Die typische Sattelkammer besteht z.B. meist aus einer Zugangstür und ein oder zwei Fenstern. Auch hier sollte ein unberechtigter Zugang deutlich erschwert werden, indem durch den Einbau von speziellen Zusatzschlössern oder Fenstergittern eine zusätzliche Absicherung vorgenommen wird. Dies belegen auch die von der Polizei gemachten Erfahrungen, denn sobald Fenster und Türen einen mechanischen Einbruchschutz der Widerstandsklasse RC2 oder höher aufweisen, bleibt es in der Regel beim Einbruchversuch. Daraus lässt sich ableiten, dass mechanischer Einbruchschutz vor elektronische Alarmtechnik geht.
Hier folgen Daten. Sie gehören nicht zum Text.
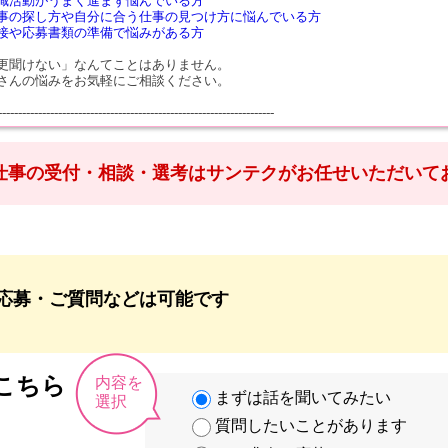
職活動がうまく進まず悩んでいる方
事の探し方や自分に合う仕事の見つけ方に悩んでいる方
接や応募書類の準備で悩みがある方
更聞けない」なんてことはありません。
さんの悩みをお気軽にご相談ください。
---------------------------------------------------------------------
仕事の受付・相談・選考はサンテクがお任せいただいて
応募・ご質問などは可能です
こちら
内容を
まずは話を聞いてみたい
選択
質問したいことがあります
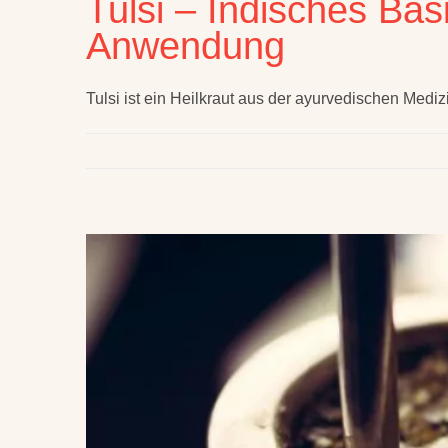
Tulsi – Indisches Bas
Anwendung
Tulsi ist ein Heilkraut aus der ayurvedischen Mediz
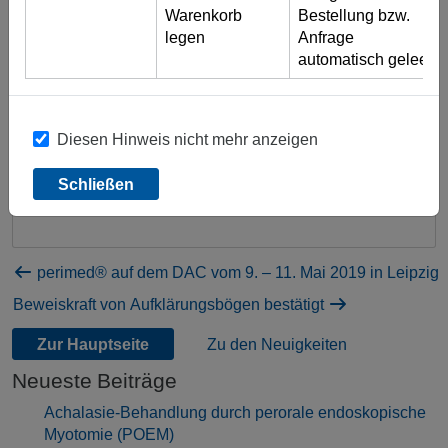
verharmlosend und lässt die Wirksamkeit der
Warenkorb
Bestellung bzw.
ärztlichen Aufklärung unberührt, wenn die
legen
Anfrage
Wahrscheinlichkeit für eine postoperative Komplikation
automatisch geleert)
bei bis zu 20% liegt. Dies hat das Oberlandesgericht
Frankfurt am Main mit Urteil vom 26.03.2019
entschieden. Behandlungsrisiken müssten weder in
genauen Prozentzahlen angegeben noch anhand der
Diesen Hinweis nicht mehr anzeigen
für Beipackzettel geltenden Häufigkeitsdefinitionen
umschrieben werden (Az.: 8 U 219/16).
Mehr
Schließen
erfahren-.>
perimed® auf dem DAC vom 9. – 11. Mai 2019 in Leipzig
Beweiskraft von Aufklärungsbögen bestätigt
Zur Hauptseite
Zu den Neuigkeiten
Neueste Beiträge
Achalasie-Behandlung durch perorale endoskopische
Myotomie (POEM)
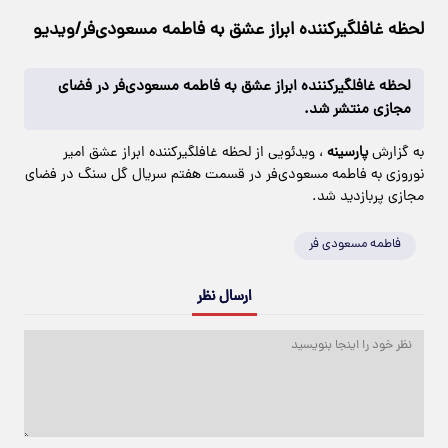
لحظه غافلگیرکننده ابراز عشق به فاطمه مسعودی‌فر/ویدیو
لحظه غافلگیرکننده ابراز عشق به فاطمه مسعودی‌فر در فضای
مجازی منتشر شد.
به گزارش
پارسینه
، ویدئویی از لحظه غافلگیرکننده ابراز عشق امیر
نوروزی به فاطمه مسعودی‌فر در قسمت هفتم سریال گل سنگ در فضای
مجازی پربازدید شد.
فاطمه مسعودی فر
ارسال نظر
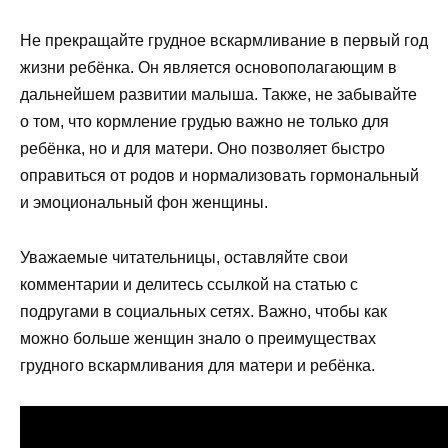
Не прекращайте грудное вскармливание в первый год
жизни ребёнка. Он является основополагающим в
дальнейшем развитии малыша. Также, не забывайте
о том, что кормление грудью важно не только для
ребёнка, но и для матери. Оно позволяет быстро
оправиться от родов и нормализовать гормональный
и эмоциональный фон женщины.
Уважаемые читательницы, оставляйте свои
комментарии и делитесь ссылкой на статью с
подругами в социальных сетях. Важно, чтобы как
можно больше женщин знало о преимуществах
грудного вскармливания для матери и ребёнка.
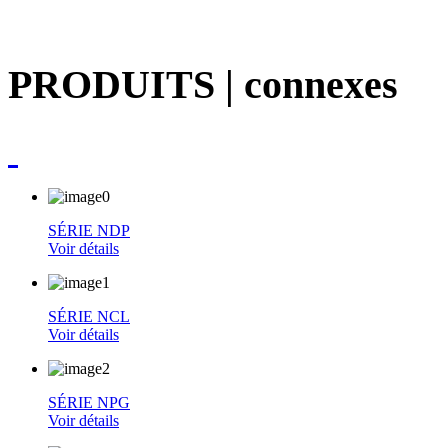
PRODUITS
| connexes
SÉRIE NDP
Voir détails
SÉRIE NCL
Voir détails
SÉRIE NPG
Voir détails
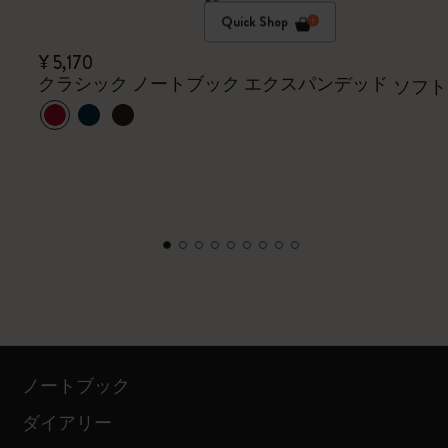
Quick Shop
¥ 5,170
クラシック ノートブック エクスパンデッド
ソフト
ノートブック
ダイアリー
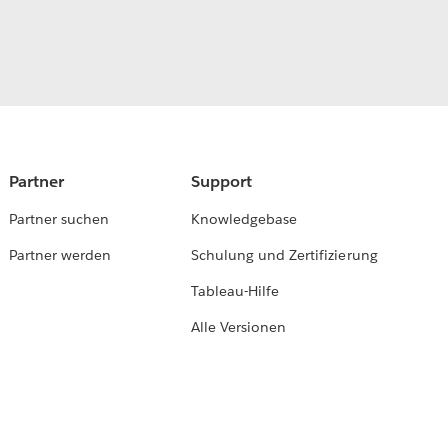
Partner
Support
Partner suchen
Knowledgebase
Partner werden
Schulung und Zertifizierung
Tableau-Hilfe
Alle Versionen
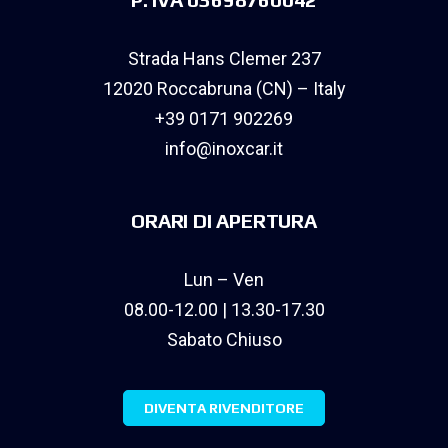
Strada Hans Clemer 237
12020 Roccabruna (CN) – Italy
+39 0171 902269
info@inoxcar.it
ORARI DI APERTURA
Lun – Ven
08.00-12.00 | 13.30-17.30
Sabato Chiuso
DIVENTA RIVENDITORE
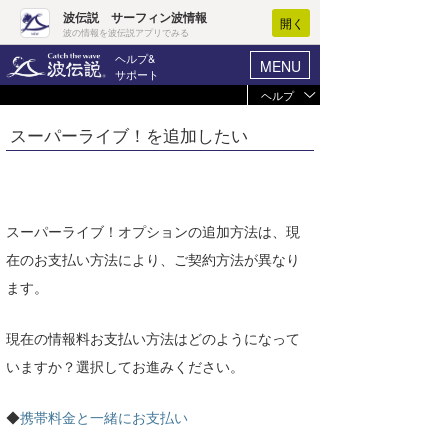
波伝説 サーフィン波情報
開く
波の情報を波伝説アプリでみる
ヘルプ&
MENU
サポート
ヘルプ
ヘルプ
マイホーム
スーパーライブ！を追加したい
未ログイン
ログイン
お支払い
-
新規会員登録
選択コース
-
波情報･概況
スーパーライブ！オプションの追加方法は、現
登録情報を確認
在のお支払い方法により、ご契約方法が異なり
波予想ツール
WAVE HUNTER
ます。
ブラウザの状況
気象情報
Javascript
有効
現在の情報料お支払い方法はどのようになって
ニュース
Cookie
有効
いますか？選択してお進みください。
サーフィン
エリアガイド
プライベートモード
プライベートモードで
◆
携帯料金と一緒にお支払い
会員メニュー
は、ログイン情報が記
ブラウザ
モード
録されないため、アク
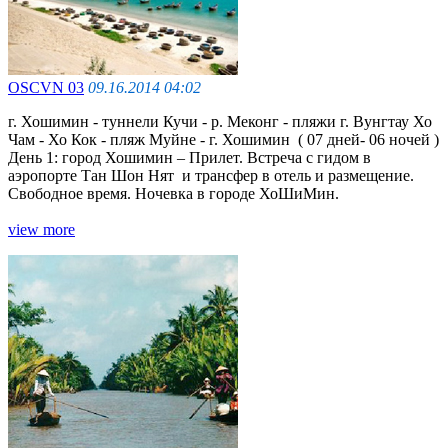
OSCVN 03
09.16.2014 04:02
г. Хошимин - туннели Кучи - р. Меконг - пляжи г. Вунгтау Хо
Чам - Хо Кок - пляж Муйне - г. Хошимин ( 07 дней- 06 ночей )
День 1: город Хошимин – Прилет. Встреча с гидом в
аэропорте Тан Шон Нят и трансфер в отель и размещение.
Cвободное время. Ночевка в городе ХоШиМин.
view more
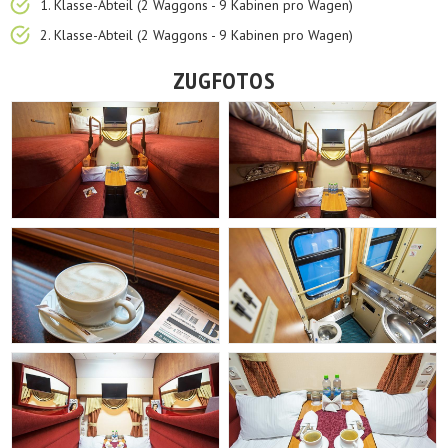
1. Klasse-Abteil (2 Waggons - 9 Kabinen pro Wagen)
2. Klasse-Abteil (2 Waggons - 9 Kabinen pro Wagen)
ZUGFOTOS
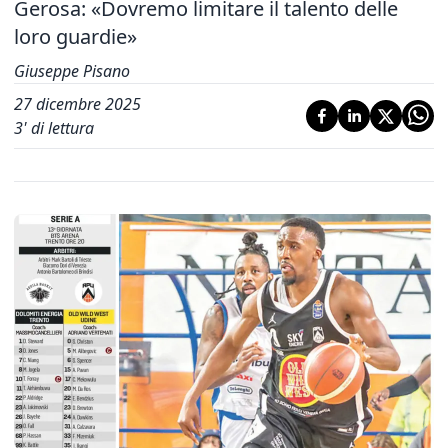
Gerosa: «Dovremo limitare il talento delle
loro guardie»
Giuseppe Pisano
27 dicembre 2025
3
' di lettura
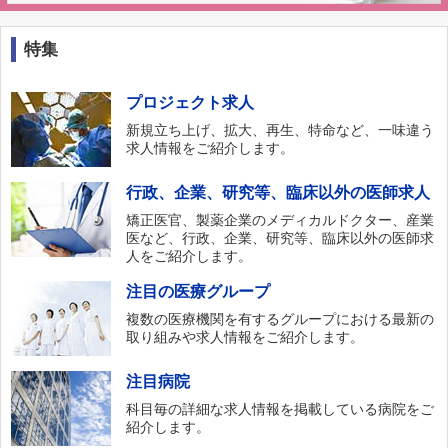
特集
プロジェクト求人
新規立ち上げ、拡大、再生、特命など、一味違う
求人情報をご紹介します。
行政、企業、研究等、臨床以外の医師求人
矯正医官、製薬企業のメディカルドクター、産業
医など、行政、企業、研究等、臨床以外の医師求
人をご紹介します。
注目の医療グループ
複数の医療機関を有するグループにおける最新の
取り組みや求人情報をご紹介します。
注目病院
科目毎の詳細な求人情報を掲載している病院をご
紹介します。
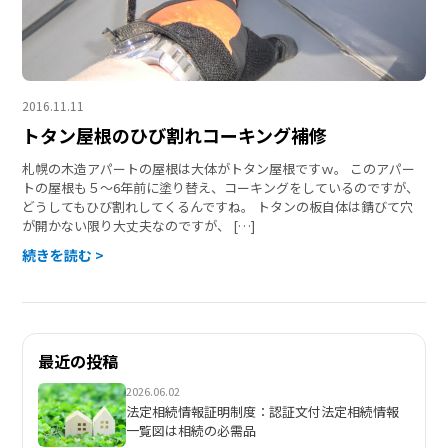
2016.11.11
トタン屋根のひび割れコーキング補修
札幌の木造アパートの屋根は大体がトタン屋根ですｗ。 このアパー
トの屋根も５～6年前に塗り替え、コーキングをしているのですが、
どうしてもひび割れしてくるんですね。 トタンの板自体は錆びて穴
が開かない限り大丈夫なのですが、 […]
続きを読む >
最近の投稿
2026.06.02
法定相続情報証明制度：認証文付法定相続情報
一覧図は相続の必需品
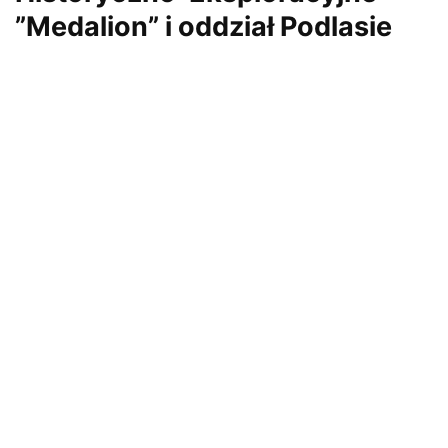
”Medalion” i oddział Podlasie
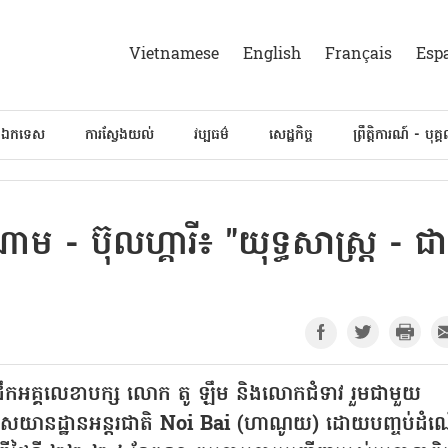
Vietnamese
English
Français
Esp
៍ឯកទេស
ការស្វែងយល់
វប្បធម៌
សេដ្ឋកិច្ច
ព្រឹត្តិការណ៍ - បុគ្
ម - ប៊ុលហ្គារី៖ "យុទ្ធសាស្ត្រ - ជា
ះដឹកអគ្គលេខាបក្ស លោក តូ ឡឹម និងលោកជំទាវ រួមជាមួយ
សយានដ្ឋានអន្តរជាតិ Noi Bai (ហាណូយ) ដោយបញ្ចប់ដំណ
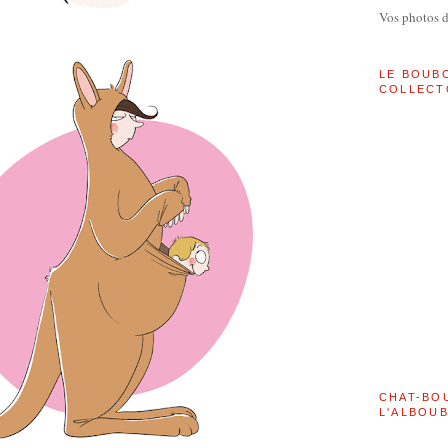
Vos photos 
LE BOUB
COLLECT
CHAT-BO
L'ALBOU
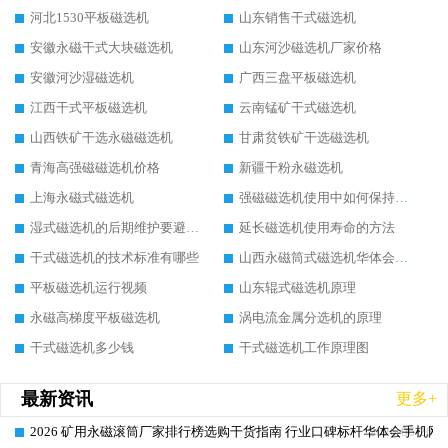
河北1530平板磁选机
山东销售干式磁选机
安徽永磁干式大块磁选机
山东河沙磁选机厂家价格
安徽河沙湿磁选机
广西三盘平板磁选机
江西干式平板磁选机
云南锰矿干式磁选机
山西铁矿干选永磁磁选机
甘肃贫铁矿干选磁选机
青海高强磁磁选机价格
新疆干粉永磁选机
上海永磁式磁选机
强磁磁选机使用中如何保持其顺畅运行
湿式磁选机的后期维护要避开哪些坑
延长磁选机使用寿命的方法
干式磁选机的技术标准有哪些
山西永磁筒式磁选机华体会手机网页版-华体会(中国)
平板磁选机运行视频
山东辊式磁选机原理
永磁高梯度平板磁选机
涡电流金属分选机的原理
干式磁选机多少钱
干式磁选机工作原理图
最新资讯
更多+
2026 矿用永磁滚筒厂家排行榜选购干货指南 行业口碑标杆华体会手机网页
2026-06-26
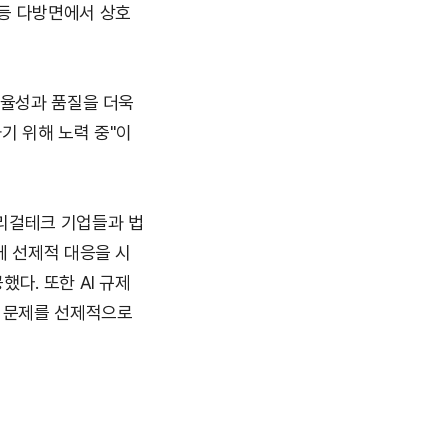
등 다방면에서 상호 
율성과 품질을 더욱 
기 위해 노력 중"이
 리걸테크 기업들과 법
에 선제적 대응을 시
. 또한 AI 규제 
 문제를 선제적으로 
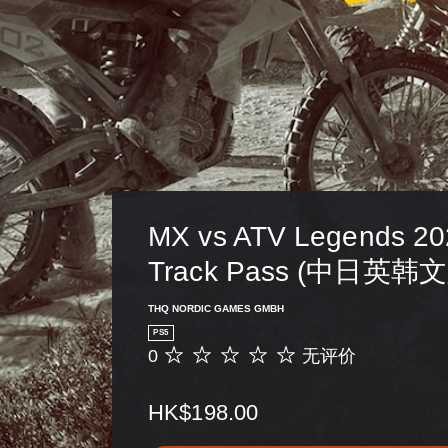
MX vs ATV Legends 20
Track Pass (中日英韩
THQ NORDIC GAMES GMBH
PS5
0
无评价
无
评
价
HK$198.00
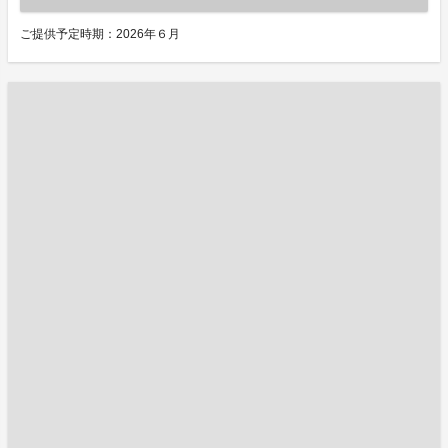
ご提供予定時期：2026年６月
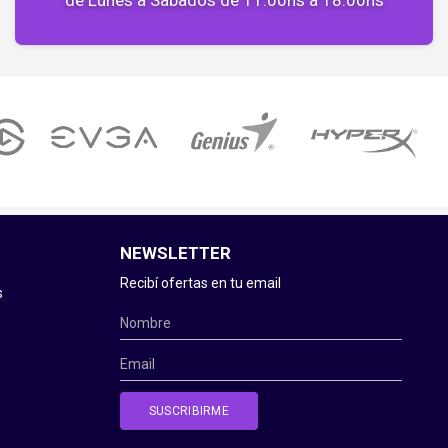
NEWSLETTER
Recibí ofertas en tu email
s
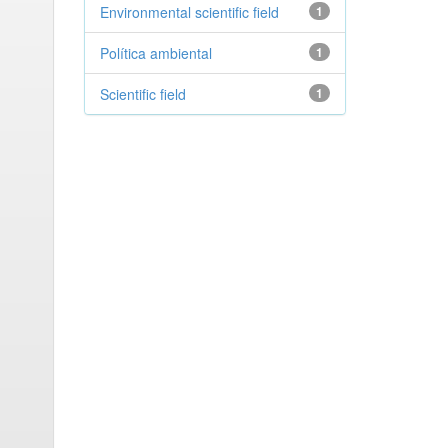
Environmental scientific field
1
Política ambiental
1
Scientific field
1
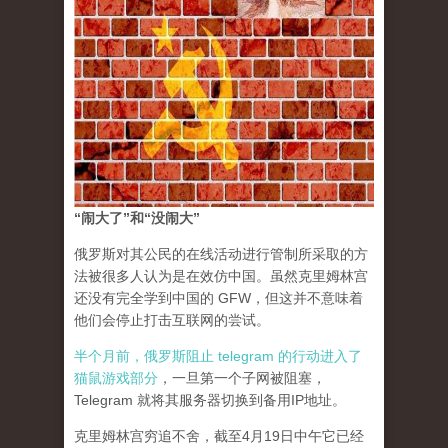
“闹大了”和“没闹大”
俄罗斯对其公民的在线活动进行管制所采取的方
法被很多人认为是在效仿中国。虽然克里姆林宫
还没有完全学到中国的 GFW，但这并不意味着
他们会停止打击互联网的尝试。
半个月前，俄罗斯阻止 telegram 的行动进入了
猫鼠游戏部分
，一旦第一个子网被阻塞，
Telegram 就将其服务器切换到备用IP地址。
克里姆林宫穷追不舍，截至4月19日中午它已经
Sofern sich die Sattelkammer in einer bestehenden Wohnimmobilie befindet, ist sogar eine Förderung mittels KFW-Zuschuss 455 möglich. Diese bietet für Nachrüstungen einen Zuschuss von bis zu 1.500,- EUR pro Wohneinheit. Voraussetzung ist aber, dass diese Nachrüstung von einem Fachbetrieb ausgeführt wird und im Verwendungsnachweis vom Fachbetrieb dokumentiert wird. Deshalb geben Fachleute den Rat, sich kompetent, kostenlos und neutral bei einer (kriminal-)polizeilichen Beratungsstelle über Einbruchschutz zu informieren! Nicht zuletzt sollte man natürlich auch für den Fall der Fälle vorsorgen und seinen wertvollen Sattel richtig versichern.